ГЛАВА XI.
— Это все равно что ставить ломбард-стрит против китайского апельсина, — изрек дядя Джек.
— Неужели шансы на славу против неудачи столь велики? Боюсь, брат Джек, ты говоришь не по опыту, — ответил мой отец, наклоняясь, чтобы пощекотать утку за левым ухом.
— Но Джек Тиббетс — не Огастин Кэкстон. Джек Тиббетс — не ученый, не гений, не чудо...
— Постой, — воскликнул мой отец.
— В конце концов, — сказал мистер Сквиллс, — хотя я и не льстец, мистер Тиббетс не так уж далек от истины... Та часть вашей книги, где сравниваются краниумы, или черепа, различных рас, превосходна. Лоуренс или доктор Причард не смогли бы сделать это изящнее. Такая книга не должна быть потеряна для мира; и я согласен с мистером Тиббетсом, что вам следует опубликовать ее как можно скорее.

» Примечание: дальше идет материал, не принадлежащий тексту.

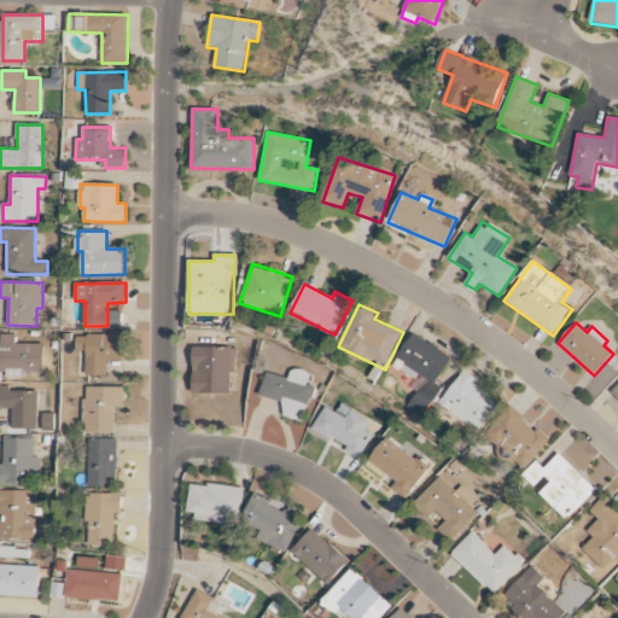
[(87,351),(86,375),(108,375),(108,361),(123,362),(123,336),(77,334),(76,351),(87,351)]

— Одно дело написать, а другое — опубликовать, — нерешительно сказал мой отец. — Когда подумаешь обо всех великих людях, которые публиковались; когда подумаешь, что собираешься дерзко вторгнуться в компанию Аристотеля и Бэкона, Локка, Гердера — всех тех серьезных философов, которые склоняются над природой с челами, отягощенными мыслью, — можно вполне призадуматься, и...
— Пустяки! — перебил дядя Джек. — Наука — это не клуб, это океан. Он открыт как для шлюпки, так и для фрегата. Один человек перевозит через него груз слитков, другой может ловить там сельдь. Кто может исчерпать море? Кто может сказать интеллекту, что глубины философии уже заняты?
— Восхитительно! — воскликнул Сквиллс.
— Так это действительно ваш совет, друзья мои, — сказал мой отец, который, казалось, был поражен красноречивой иллюстрацией дяди Джека, — чтобы я покинул своих домашних богов; переехал в Лондон, поскольку моя собственная библиотека перестала удовлетворять мои нужды; снял жилье рядом с Британским музеем и закончил, по крайней мере, один том без промедления.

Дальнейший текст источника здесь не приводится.